Honestly, if Billy Bush was one of those 14-year-old boys back in 2005 that I went to high school with, I think the public might have been more forgiving, as he would have been a kid back then.  Although it still wouldn't have made it right, you could at least chalk it up to pure teenage immaturity.  At the time of that interview, Bush was 33, and by then he should really have known better - especially as a host of a nationally syndicated program like "Access Hollywood" where he would have met hundreds of actresses, singers, and models.  Ultimately, he's paying the price for that now, but I would like to hope that he at least has learned from it and will not have feelings like that as he tries to clean up the mess that was made.

However, I also have the feeling that if Bush is going to be made to step down from his job, Trump should step down from running for President.  Because while Bush's poor choice of words and actions have painted him in a bad light, at least he isn't trying to run to govern a nation of over 300 million people!

Think about this for a second.  Would you feel comfortable having a man in charge of an entire nation that knowingly makes disgusting comments about 51% of the population?  I'm not even going into the remarks he's made against immigrants and people within the LGBTQ community - though my opinion is that those remarks are just as awful.  I'm talking about a nation in which women have fought hard to achieve equity for themselves.  A nation in which women fought even harder to even get the right to vote in the first place.  How can a man claim to be representing the American public when he doesn't even seem to respect half of the people he wants to represent? 

Perhaps even more mind-boggling is how so many women can even consider giving him their vote after all of this?  I don't know any woman that would ever think it would be okay for the leader of a nation to brag about how he can get a woman to do whatever he wants by grabbing her by the...well, you understand what I mean.  It's foul, disgusting, and frankly, it's part of the reason why we have people like Brock Turner walking the streets.

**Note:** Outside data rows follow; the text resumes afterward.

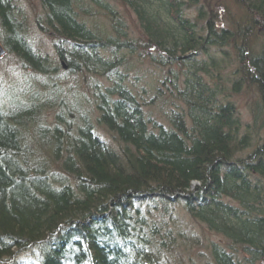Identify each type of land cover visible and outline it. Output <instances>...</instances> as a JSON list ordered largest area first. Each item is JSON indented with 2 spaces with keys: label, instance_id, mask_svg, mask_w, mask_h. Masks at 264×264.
I'll return each mask as SVG.
<instances>
[{
  "label": "trees",
  "instance_id": "obj_1",
  "mask_svg": "<svg viewBox=\"0 0 264 264\" xmlns=\"http://www.w3.org/2000/svg\"><path fill=\"white\" fill-rule=\"evenodd\" d=\"M13 1L0 0L4 47L35 74H51L50 60L24 38ZM87 1L111 14L116 24L113 41L110 35L100 38L94 28L79 20L77 14L88 9ZM201 1L122 0L136 13L144 37L133 43L113 0H40L47 24L41 27L62 41L85 47L60 49L71 76L81 74L83 79L85 73L84 84H88L92 81L89 76L104 72L111 81L93 88L97 122L92 123L94 114L84 111L85 121L75 130L74 120L66 118V108L53 113L59 125L47 121V116L42 120L43 110L56 101L45 92L57 89V83L50 82L47 88L40 83L38 93L12 107L0 105V264L13 258L15 249H31L44 242L60 224H70L71 236L58 242L59 249H43L38 264H122L130 258L125 250L117 247L112 252L103 242L99 244V232L89 233L84 223L91 216L107 215L111 206L116 208L129 198L144 197L157 208L164 205L163 209L177 202L184 204V198L191 206L196 204L198 208L190 212L231 241L230 251L223 246L212 248L216 264H244L245 258L264 264V146L249 157L251 163L235 157L248 144L250 128L243 125L237 107L225 95L227 87L223 88L225 79L221 78L225 72L230 77L241 73V82L252 83L262 93L264 108V37L256 34L258 28L264 29V0ZM140 46L147 54L137 53ZM117 53H123L124 60H115ZM154 53L160 55L158 61L152 60ZM144 57L159 68L171 65L169 74L163 79L160 76L152 96L159 106L170 105L169 112H163L169 127L150 126L149 116L154 112L144 113L141 100L146 101L145 96L134 93L120 77L131 70L135 58ZM262 120L264 126V117ZM97 123L105 128L118 152L104 144V136L95 130ZM28 129L29 135L23 136L22 130ZM32 141L34 147L53 146L49 152L56 154L75 186L65 179L56 189L50 186L47 173L42 175L49 169L45 159L34 163L36 150L27 144ZM33 165L41 169H31ZM192 181L198 183L200 192L189 190ZM130 220L120 221L121 235L130 236ZM157 235L158 239L151 233V239L142 242L152 245L155 241L164 255L171 249ZM70 244L73 250L69 254L73 255L66 261L62 254ZM139 252L142 262L126 263L156 264L147 260L153 254L144 248Z\"/></svg>",
  "mask_w": 264,
  "mask_h": 264
},
{
  "label": "rangeland",
  "instance_id": "obj_2",
  "mask_svg": "<svg viewBox=\"0 0 264 264\" xmlns=\"http://www.w3.org/2000/svg\"><path fill=\"white\" fill-rule=\"evenodd\" d=\"M87 3L88 9L78 12L77 14L79 20L81 22L84 21L90 28H94L96 30V35L100 38H103L101 35L108 37L110 35L109 38H112L111 40L113 41V31H115L116 24H113L114 20L111 18L109 11L104 7L101 8L100 6H95L94 3L89 1H87ZM201 3L205 4V1L202 0ZM112 4L117 7L119 13H121L123 22H126L127 24L128 39L130 42L132 40L133 43H135L139 40V37H143L136 13L133 12L131 8L125 4V2H122V0H113ZM13 5L16 7L17 16L22 21V28L26 34L24 38L26 40L29 39L33 48L37 52L40 51L42 56H45L46 59L50 60L51 63L49 62V70L52 72L51 74L53 76H48L51 74H35L34 71L28 69L23 64V61L20 60L19 56L17 57L14 53H10V51L4 47L2 43L3 40L0 39L3 50H5L4 53L0 52V94L2 96L0 98L3 100L0 103L1 107H3V105L5 107H12L15 103L26 101L25 98L30 97L31 94L35 95L38 93V89L36 90V88L37 86L40 87V83H42L44 88H47L50 82L54 84L57 83V89L52 91L47 90L48 93L45 92L48 98L56 101L51 104V107H47L43 110L42 120L44 121L45 116H47V121L52 120L54 125H59L53 113L64 112V108H66L69 110L66 113V118H72L74 120V125H72L74 130L80 126L83 121H85L86 111H90V115L94 114V117L91 120L93 121V124L96 123L99 112H97V108H95L92 98L94 90L91 88L90 83L84 84V79L86 77L85 73L83 79H81V74L71 76V71L67 70L66 60L60 57L61 47L66 51H72L74 48L83 49L85 47H80V45H78L76 42L71 43L69 41H62L59 37H56L52 31L48 30V28L44 29L41 27V24L43 25L44 23L46 27L47 24L45 16L46 10L41 4L40 0H14ZM229 12H232V9H229ZM108 19H110V23ZM256 34H258L259 37L262 36L263 38L264 29L258 28V33ZM254 38L258 41L262 40L256 37ZM142 39H144V37ZM139 48L140 51H137V53H144L143 55L147 54L145 52V47L140 46ZM98 51L99 54L102 55V52L100 50ZM122 54L123 53H117L115 55V60H117V58L120 62L124 60V56H121ZM133 55L135 54L133 53ZM159 56L160 55L156 53L151 55L153 61H158ZM66 58L69 59V57ZM153 61L145 57L140 60L135 58L131 63V70L129 71V69H127V75H121L120 77L123 80H126L128 83L127 87L130 85V89H132L134 93H138V91H140L141 96H145L146 101L141 100V106L143 110H145L144 113H146L147 116L150 115L148 112H151V110L154 112L153 115L151 114L149 116V120L151 121L150 126L155 125L157 129L162 127V125L169 127V125H166L169 124V120L163 112H169L168 108L170 105L168 106L167 102H164L166 106H159V103H157L155 98L152 97L157 93L156 90H154V87L159 86L160 76H162L163 79V77H165L164 75L169 74V70L171 71L172 68L171 65H164L165 67L159 68L153 64ZM116 72L117 70H115V74ZM98 73H93V77L89 76L88 78L94 82H100L102 86H106L110 83L111 80L109 79V75L107 73L105 79L108 81H106L105 84L102 82L104 80L100 78L105 73ZM222 76L225 79L223 88L226 89L227 87V92H224L225 95H229V100L232 101L237 107L240 117L245 122L243 125H249L248 129L250 128V133L248 134L250 139L247 140L248 144L245 146V148H242L239 152H237L235 157L239 160L243 159L251 163L252 160L249 157L253 155L254 151L257 149V146L253 143V141L256 139V137L261 139L264 136V127H260V124H263L262 119L264 117V108L261 105L263 104V98L260 95L262 93L259 92V94L252 83L247 84L246 81L241 82L242 78H244V76H241V73L230 77L225 72L222 73L221 78H223ZM249 81L251 80L249 79ZM232 82H235V86H233ZM59 84L61 87L60 89ZM69 84H71L70 88ZM228 90H232V93H230ZM39 94L42 95V92ZM144 103H146V105ZM258 108L260 110L259 112L257 110ZM257 114H259L258 118L259 122L261 123L256 122L253 126V121L255 120ZM95 130L101 137L104 136L105 141L103 142L107 148H114V150L117 151L116 144H114L110 137L104 132L105 128L102 125L97 123ZM29 133V129L25 131L22 130L23 136L29 135ZM33 142L34 141L31 143L27 142V144H32L31 147L36 150V152L33 154L34 163H38L42 159H45L49 169L45 170L47 172H43L42 175L47 173L46 179H49L48 183L50 186L56 189L57 187H60L62 179L70 181L71 178L69 177V174L65 172L61 163L57 160L56 154L54 155L53 152H49L51 150L50 148H53V146H48L50 148L44 147L43 149L40 147V144H36L34 147ZM34 168L39 170L41 169L40 165H33L31 169ZM38 172L40 173V171ZM71 183L74 186L76 185V181L74 180H71ZM161 205L157 208L153 202H148L147 198L145 197L144 199L129 198L116 208L111 206V210L107 215H103L101 217L91 216V221L89 219V222L84 224L90 229V231H88L89 233L93 231L99 232V237L97 239V242H101L99 244H102L103 242L105 244L103 245L110 248L112 252L115 251L117 247L125 250L126 255H128L130 258L125 260L119 257L120 260H125L122 261V264H127L126 262H142L144 259L141 252H139L140 249L144 248L147 250L148 248L152 249L157 247L153 246L152 240V245H145L142 242V240H146L147 238L151 239V233L156 234V239H158L157 233H160V240L163 241L161 244H164L163 246H169L173 251L172 254H174L176 257H180L183 264H215L211 244H213V241L222 244L223 241L226 240L222 237L221 241L219 242L220 237H216V235H214L212 232L210 233L207 230L208 227H203L201 223L198 224L195 221V218L189 214L190 212L187 211L185 206H182V203H173L172 206H170V209L168 206L164 207L163 209ZM165 208H167L166 211ZM119 216L121 217L120 219ZM112 218H116L122 222L124 220L125 223H128V221L131 219L128 228V231H130L129 237H127L126 234L121 235L120 221H113ZM146 223H148L147 226H145ZM69 225L70 224H68V226ZM68 226L60 224L56 231H53V233H50L44 239V242H38L36 245L30 246L31 249H29V247L25 249H15L13 251L15 258L7 259L5 264H16L19 262L28 264L29 261L31 262L30 264H38L42 257L41 255L43 249H48L50 246L53 249H59L60 244H58V242L71 236L69 233L71 229H69L70 226ZM71 227L73 228L74 225H71ZM102 227H104V229H102ZM105 229H107L108 232L104 231ZM139 230H141L143 233H141ZM178 230H184V232L188 234V238H191L189 243H181V239L178 240L176 238L175 231ZM77 239L78 241L80 240L79 238ZM129 245H134L135 250H132V247ZM170 245H173V247ZM70 246L71 244L68 246L70 249L66 250L62 254L66 261L70 260L73 255L69 254L73 250V246ZM84 246L83 248H85ZM139 246L142 247L140 248ZM167 264H174V262L169 259Z\"/></svg>",
  "mask_w": 264,
  "mask_h": 264
},
{
  "label": "bare ground",
  "instance_id": "obj_3",
  "mask_svg": "<svg viewBox=\"0 0 264 264\" xmlns=\"http://www.w3.org/2000/svg\"><path fill=\"white\" fill-rule=\"evenodd\" d=\"M156 50V49H155ZM151 52V51H150ZM190 53H188V55H189ZM105 75L106 74H104L103 75V77H102V79L104 80V81H102L104 84L106 83V81H108L107 79H105L106 77H105ZM107 76V75H106ZM109 79H110V77H109ZM111 80V79H110ZM88 83H90V86H91V88L93 89V88H95V87H97V86H102V84H100V82H97V81H95V82H92V81H90V82H88ZM255 122V120L253 121V123ZM257 123H261V122H257ZM260 127H264L263 125H262V123L260 124ZM259 127V128H260ZM246 132V131H245ZM248 133V132H247ZM263 139V140H262ZM253 143L257 146L256 148H258V147H261V146H264V136H263V138H257L256 137V139L253 141ZM191 184H192V187H190L189 188V190L191 191V192H193V193H196V192H200L201 191V188H199L198 187V183L197 182H195V181H192L191 182ZM202 195V194H201ZM184 200V204L182 205V206H185V208L187 209V211H189L190 212V210H194V209H197L198 208V206L195 204V205H190V203H189V200H188V198H184L183 199ZM229 199L226 197L225 198V201H228ZM206 205H208V204H206ZM197 207V208H196ZM190 209V210H189ZM192 217H194L195 218V221L199 224V223H201V225L204 227H208V231L211 233H213L214 235H216V237L218 236V237H220V239H219V242L221 241V239H222V237L226 240V241H223V243L222 244H220V243H218V242H216V241H213V244H211V247L212 248H215V249H218V250H220V248L223 246V248H225V250H228V251H230L231 249L230 248H232V246H231V241H230V239H229V237H227L222 231L220 232L219 230H216L215 228H212V227H209L203 220H201L200 218L198 219L196 216H194L191 212L189 213ZM167 235H169V234H167ZM175 235H176V238L179 240V239H181V243H189V241H190V239L191 238H188V234H186L185 232H184V230H178V231H175ZM157 244V245H156ZM154 243L153 242V246H157V247H155V248H152V249H148V250H146V252L149 254H153L155 257H152V256H150L147 260H149L150 262H153V263H156V264H167V262H168V260L169 259H171L173 262H174V264H183V262L181 261V258L180 257H176V256H174V254H172V252H171V250H168V252L166 253V254H164V255H162L161 254V251L159 252L158 250H157V248H158V246H159V244L158 243ZM130 247H132V248H135L134 247V245H129ZM171 247H173V245H170ZM219 246H221V247H219ZM230 247V248H229ZM233 249V248H232ZM132 250H134V249H132ZM245 258V257H244ZM146 260V259H145ZM234 264H236L235 262H233ZM243 263L244 264H253V261L250 259V260H247V258H245V261H243ZM216 264V263H215ZM259 264H263V263H259Z\"/></svg>",
  "mask_w": 264,
  "mask_h": 264
},
{
  "label": "water",
  "instance_id": "obj_4",
  "mask_svg": "<svg viewBox=\"0 0 264 264\" xmlns=\"http://www.w3.org/2000/svg\"><path fill=\"white\" fill-rule=\"evenodd\" d=\"M0 52L2 53H4L5 52V50H3V47H2V45H1V42H0Z\"/></svg>",
  "mask_w": 264,
  "mask_h": 264
}]
</instances>
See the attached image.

To be honest with you, I'm absolutely kind of baffled over how America ended up with Donald Trump as a possible candidate for the American Presidency in the first place.  To be fair though, I'm equally baffled by how Hillary Clinton became the Democratic nominee.  I get the feeling that some people in America think they're voting on who will be America's Next Top Model instead of America's Next President.  This whole campaign has felt like some twisted reality show.  All we need now is Jerry Springer to show up and throw Jerry beads at the spectators. 

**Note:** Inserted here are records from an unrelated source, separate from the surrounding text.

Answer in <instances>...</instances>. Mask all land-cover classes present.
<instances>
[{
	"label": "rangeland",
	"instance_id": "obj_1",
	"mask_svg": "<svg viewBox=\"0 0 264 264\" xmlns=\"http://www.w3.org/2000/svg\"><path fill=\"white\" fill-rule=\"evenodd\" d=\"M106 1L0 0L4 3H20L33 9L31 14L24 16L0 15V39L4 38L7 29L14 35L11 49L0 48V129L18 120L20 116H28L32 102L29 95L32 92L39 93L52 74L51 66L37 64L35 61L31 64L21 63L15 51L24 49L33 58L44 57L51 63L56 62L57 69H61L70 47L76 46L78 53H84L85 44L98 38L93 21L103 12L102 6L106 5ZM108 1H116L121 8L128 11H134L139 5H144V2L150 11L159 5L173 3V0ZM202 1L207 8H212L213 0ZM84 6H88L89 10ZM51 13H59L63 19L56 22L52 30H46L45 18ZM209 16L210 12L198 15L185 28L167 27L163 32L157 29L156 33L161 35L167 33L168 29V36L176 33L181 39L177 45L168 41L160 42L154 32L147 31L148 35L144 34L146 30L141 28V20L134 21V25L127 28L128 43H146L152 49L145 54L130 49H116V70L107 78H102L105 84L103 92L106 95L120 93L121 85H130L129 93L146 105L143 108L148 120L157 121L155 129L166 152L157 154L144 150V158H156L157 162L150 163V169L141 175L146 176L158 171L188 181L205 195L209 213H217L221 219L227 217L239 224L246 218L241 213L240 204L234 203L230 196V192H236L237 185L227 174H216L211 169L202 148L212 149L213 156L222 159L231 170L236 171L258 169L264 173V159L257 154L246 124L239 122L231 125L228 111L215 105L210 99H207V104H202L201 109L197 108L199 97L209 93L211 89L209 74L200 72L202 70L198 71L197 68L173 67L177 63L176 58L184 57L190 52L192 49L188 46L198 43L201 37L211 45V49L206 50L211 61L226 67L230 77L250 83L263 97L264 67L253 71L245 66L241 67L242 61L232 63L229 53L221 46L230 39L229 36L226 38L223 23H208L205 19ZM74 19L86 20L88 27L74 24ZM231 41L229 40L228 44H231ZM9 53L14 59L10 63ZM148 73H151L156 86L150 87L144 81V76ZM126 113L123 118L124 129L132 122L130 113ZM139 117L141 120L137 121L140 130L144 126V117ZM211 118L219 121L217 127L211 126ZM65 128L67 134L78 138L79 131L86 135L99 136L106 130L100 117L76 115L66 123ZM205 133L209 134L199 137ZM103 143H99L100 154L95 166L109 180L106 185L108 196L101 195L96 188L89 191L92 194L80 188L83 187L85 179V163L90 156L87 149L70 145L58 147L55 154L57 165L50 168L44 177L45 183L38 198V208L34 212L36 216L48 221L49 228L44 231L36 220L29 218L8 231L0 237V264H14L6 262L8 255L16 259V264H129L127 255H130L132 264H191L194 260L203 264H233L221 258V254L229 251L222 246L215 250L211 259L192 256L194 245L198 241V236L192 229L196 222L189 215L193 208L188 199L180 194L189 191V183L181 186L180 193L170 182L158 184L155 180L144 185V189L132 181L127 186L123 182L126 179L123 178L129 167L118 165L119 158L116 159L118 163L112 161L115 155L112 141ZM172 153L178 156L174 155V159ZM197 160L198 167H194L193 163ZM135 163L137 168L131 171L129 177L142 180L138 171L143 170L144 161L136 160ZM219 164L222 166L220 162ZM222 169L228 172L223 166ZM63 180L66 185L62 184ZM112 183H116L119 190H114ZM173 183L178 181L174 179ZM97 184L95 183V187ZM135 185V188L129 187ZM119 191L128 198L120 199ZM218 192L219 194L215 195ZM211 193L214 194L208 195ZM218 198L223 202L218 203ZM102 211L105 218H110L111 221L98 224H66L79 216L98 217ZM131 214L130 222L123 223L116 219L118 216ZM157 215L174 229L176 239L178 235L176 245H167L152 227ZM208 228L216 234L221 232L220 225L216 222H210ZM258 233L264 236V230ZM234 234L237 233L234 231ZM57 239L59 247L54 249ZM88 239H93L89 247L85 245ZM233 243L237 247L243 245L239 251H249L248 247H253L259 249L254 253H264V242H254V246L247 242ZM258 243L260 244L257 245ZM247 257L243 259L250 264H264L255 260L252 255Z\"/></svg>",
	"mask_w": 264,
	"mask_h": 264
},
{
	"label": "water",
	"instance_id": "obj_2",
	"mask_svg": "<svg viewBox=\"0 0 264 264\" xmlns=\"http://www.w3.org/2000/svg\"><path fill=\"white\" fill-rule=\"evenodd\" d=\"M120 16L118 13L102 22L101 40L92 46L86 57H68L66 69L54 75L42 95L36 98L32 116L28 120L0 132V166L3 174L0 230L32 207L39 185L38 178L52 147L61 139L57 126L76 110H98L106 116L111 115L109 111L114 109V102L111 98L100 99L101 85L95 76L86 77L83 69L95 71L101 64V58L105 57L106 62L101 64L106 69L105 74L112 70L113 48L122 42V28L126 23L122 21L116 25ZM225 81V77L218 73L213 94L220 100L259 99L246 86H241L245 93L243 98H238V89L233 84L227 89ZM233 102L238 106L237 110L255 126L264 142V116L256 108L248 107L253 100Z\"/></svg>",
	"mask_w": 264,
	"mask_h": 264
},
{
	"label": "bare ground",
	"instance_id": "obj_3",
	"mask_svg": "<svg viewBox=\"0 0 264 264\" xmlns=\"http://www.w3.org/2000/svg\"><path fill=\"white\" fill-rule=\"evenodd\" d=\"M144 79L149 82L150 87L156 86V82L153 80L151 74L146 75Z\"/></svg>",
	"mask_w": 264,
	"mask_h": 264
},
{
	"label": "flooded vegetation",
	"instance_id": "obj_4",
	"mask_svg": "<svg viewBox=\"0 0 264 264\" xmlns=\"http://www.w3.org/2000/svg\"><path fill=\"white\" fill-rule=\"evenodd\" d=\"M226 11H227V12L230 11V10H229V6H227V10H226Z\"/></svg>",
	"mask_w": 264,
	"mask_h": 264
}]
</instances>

Regardless, these are the two people who are the frontrunners of the election (independent candidates Jill Stein and Gary Johnson are also choices, but unless some wacky thing happens, I doubt either one will get enough votes to make a difference).  And while I am ineligible to vote in the election due to my Canadian citizenship, I know that if I had the choice between a candidate who allegedly deleted e-mails and whose husband cheated on her with a White House Intern or a candidate who mocks people, treats women like objects (and actually defends it by dismissing it as locker room talk), and who has uttered some of the most offensive and dangerous statements during both Presidential debates that have aired - well to me, the choice is dead obvious.  I'd rather have a woman who has flaws take the presidency than a man who thinks a woman IS a flaw.

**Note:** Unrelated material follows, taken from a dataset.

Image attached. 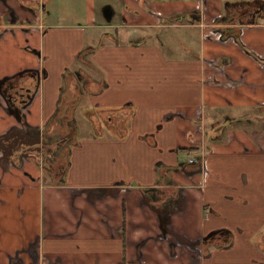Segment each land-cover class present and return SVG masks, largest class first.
<instances>
[{"label": "crops", "instance_id": "1", "mask_svg": "<svg viewBox=\"0 0 264 264\" xmlns=\"http://www.w3.org/2000/svg\"><path fill=\"white\" fill-rule=\"evenodd\" d=\"M23 3L7 0L13 24L0 0V137L41 127L61 91L81 87L57 54L81 26L26 19ZM121 7L137 40L118 45L109 24L78 60L72 52L69 72L86 73L90 92L74 107L63 175L35 153L5 159L0 143V264H264V0ZM88 21L96 27L93 12ZM170 26L186 29L187 45L147 41ZM27 71L40 77L20 119L2 87Z\"/></svg>", "mask_w": 264, "mask_h": 264}, {"label": "flooded vegetation", "instance_id": "2", "mask_svg": "<svg viewBox=\"0 0 264 264\" xmlns=\"http://www.w3.org/2000/svg\"><path fill=\"white\" fill-rule=\"evenodd\" d=\"M32 1H35L36 3L42 2L38 0H31L30 2ZM5 5H6L5 15L8 16V21L11 22L12 18L14 17L15 18L14 22H16L18 17L15 13V10L10 5L7 4V0H5ZM10 13H13V16H10ZM81 52H83L82 55L86 53L84 51ZM81 52L78 53L77 60L82 56ZM69 71L70 70L67 69L63 73V79L66 80L67 78H69L70 80H72V78H75L76 84L81 85V87L79 88L80 95L88 94L90 91L88 89V86H86V82H88L89 76L86 73L82 74L79 71L77 72H69ZM32 74L34 73H30L29 71H27L25 75L23 74L13 79L5 80L3 83V87H2L3 98H6L9 108L13 110L20 119H23L22 108L30 101L29 93L32 91V86L36 84L35 82H38L40 77V75H37L35 77ZM59 99L60 98H58V102ZM58 102H57V106H58ZM54 114L55 111L44 122V124L41 127L38 126L33 127V126H29L27 123H23L22 130L26 133L27 137L18 136V133H15V131L13 130H11L9 134H7V136L9 135L7 139L5 138L7 136L0 137L1 145L5 147L7 146L8 143H11L14 150L11 155L6 156V154H4L3 157L5 159H8L9 161L11 160L15 163L18 162L21 163V160L24 157H27L29 154L35 153L38 154L43 159L45 165L44 167L45 172L48 171L51 173L54 172L57 174L59 173V175L60 174L63 175L65 168L64 166L66 165L65 154L68 151V156H70L71 146L78 142L76 132L74 133V129H75V125H76V131L79 129V127L74 119V115L71 119H69L66 118L64 111H62L55 118L54 124L56 126L52 128L51 124H49L48 122ZM65 128L67 129V134L61 132ZM36 136H39V140L37 142H34ZM22 147L33 148L34 151L26 150L25 152H23L24 150L23 151L21 150ZM36 147H40L41 151L37 152L34 149ZM189 165L190 164L187 163V167ZM67 166L68 164L66 165V168ZM16 264H20V262L18 261V263Z\"/></svg>", "mask_w": 264, "mask_h": 264}, {"label": "rangeland", "instance_id": "3", "mask_svg": "<svg viewBox=\"0 0 264 264\" xmlns=\"http://www.w3.org/2000/svg\"><path fill=\"white\" fill-rule=\"evenodd\" d=\"M21 6L24 7L21 8L24 10H22V12L26 14V19H28V17H31L34 19L32 21H37L40 18L41 23L54 21L60 24L70 25L71 27L81 26L80 28L82 29V32L79 41L73 38L69 39L66 42H62V39L58 41V43H61L62 47L57 48V54L59 57V61L62 63H66L67 67L63 66L66 70H74L76 69L75 67H78L76 61L77 59H73V61L71 59L72 52L77 48L80 52L86 47L94 45V41H96V39H92L91 32L98 30L99 27L107 26L109 27L108 31L111 32V27L109 26V24L112 25V27H114L113 29L117 30V35L114 34V42H116L118 45L128 40H137V37H139L140 35L139 30L135 31V28L121 25L123 19V16L121 15V0H94L93 3L89 0H43L39 3L32 1L25 5L21 4ZM106 7H110L113 11L111 18L104 14ZM92 12L95 14L96 27H93L88 23V16ZM154 19L156 20V23H158V19L156 16L154 17ZM101 30L102 29H99V32ZM156 35L157 37H148L147 41H159V44L161 46L168 45L169 40L177 43H183L184 41L187 45V34L184 27L170 26L166 29L162 28ZM183 38H185V40H182ZM101 42L106 41H104L102 38ZM189 42L193 43L194 45V41ZM61 50L64 51V54L60 53ZM180 50L183 51V48H181ZM262 107H264V105ZM262 107L255 110L259 111L260 113H264V108ZM85 124L86 123H83L82 121L79 122L81 132L86 134V131L83 130ZM191 154L192 152H187V157ZM179 155L183 156V158H186L185 153ZM260 229H264V226H262ZM233 237L232 239H229L230 242L228 245L233 244Z\"/></svg>", "mask_w": 264, "mask_h": 264}, {"label": "trees", "instance_id": "4", "mask_svg": "<svg viewBox=\"0 0 264 264\" xmlns=\"http://www.w3.org/2000/svg\"><path fill=\"white\" fill-rule=\"evenodd\" d=\"M23 5H25L23 3ZM254 6V5H252ZM83 52H81V55H82ZM67 82H70L71 80L69 78L66 79ZM80 85V84H79ZM81 86V85H80ZM80 97V93L79 91H74V90H71L69 89L68 87H65L63 89V91L61 92V95H60V99H59V102H58V106H57V110H55V114L50 118L49 120V124H51L52 128L54 126H56L54 124V120L55 118L58 116V114L62 111H64L65 115H66V118H69L71 119L74 115V107H75V104H76V101L77 99ZM62 133H66L67 134V129L65 128L64 130L61 131ZM76 132V125H75V129H74V133ZM65 134V135H66ZM64 135V136H65ZM75 136V135H74ZM199 149V145L197 146H194V147H191V148H187L185 149L184 148V151H187V152H192L191 155H194L193 153H195L196 151H193V150H196L195 149ZM67 156V157H66ZM200 156L198 155V158L196 157V161L197 163L195 165H193L192 167H198V164H199V161H200ZM65 161H66V165L68 164L69 162V156H68V151L66 152L65 154ZM66 165L64 166V172L66 170Z\"/></svg>", "mask_w": 264, "mask_h": 264}, {"label": "water", "instance_id": "5", "mask_svg": "<svg viewBox=\"0 0 264 264\" xmlns=\"http://www.w3.org/2000/svg\"><path fill=\"white\" fill-rule=\"evenodd\" d=\"M3 3H5V0H1ZM10 16H13V13H10ZM14 17L12 18V20H11V23H15L14 22ZM13 131H15V133H18V136H26L27 137V135H26V133L23 131V130H18V129H16V130H13ZM9 137V135L7 136V137H5L6 139ZM22 139H23V137H22ZM39 140V136H36L35 137V139H34V142H37ZM12 143H14V142H12ZM7 147V148H6ZM37 152H40L41 150H40V147H36V148H34ZM2 150H3V154H6V156H8V155H11L12 153H13V146H12V144L11 143H8L7 144V146H3V148H2ZM21 150L23 151V152H25L26 150H29V151H34L33 150V148H21ZM7 151V152H6Z\"/></svg>", "mask_w": 264, "mask_h": 264}, {"label": "built area", "instance_id": "6", "mask_svg": "<svg viewBox=\"0 0 264 264\" xmlns=\"http://www.w3.org/2000/svg\"><path fill=\"white\" fill-rule=\"evenodd\" d=\"M196 160H194L193 158H189L188 159V163H195ZM197 162V161H196Z\"/></svg>", "mask_w": 264, "mask_h": 264}]
</instances>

It's not just locker room talk when you're running for president.  It's a serious matter that needs to be addressed.  And I feel that if Billy Bush is going to be towel whipped for his comments, it's only fair that Trump get the same treatment.  Not even my 14 and 15 year old classmates back in the day joked about rape or sexual assault.  As immature and gross as they were, not even they crossed THAT line.

Because women are not objects.  They aren't sides of beef.  They aren't meant to be grabbed by...well, you know.  Women are beautiful.  Women are intelligent.  Women are to be loved, cherished, and respected.

And Trump needs to realize that women have held the right to vote since 1919 in the United States.  It's not really a good idea to disrespect and demean them just twenty-six days before the election - regardless of whether it was eleven years ago or eleven seconds ago.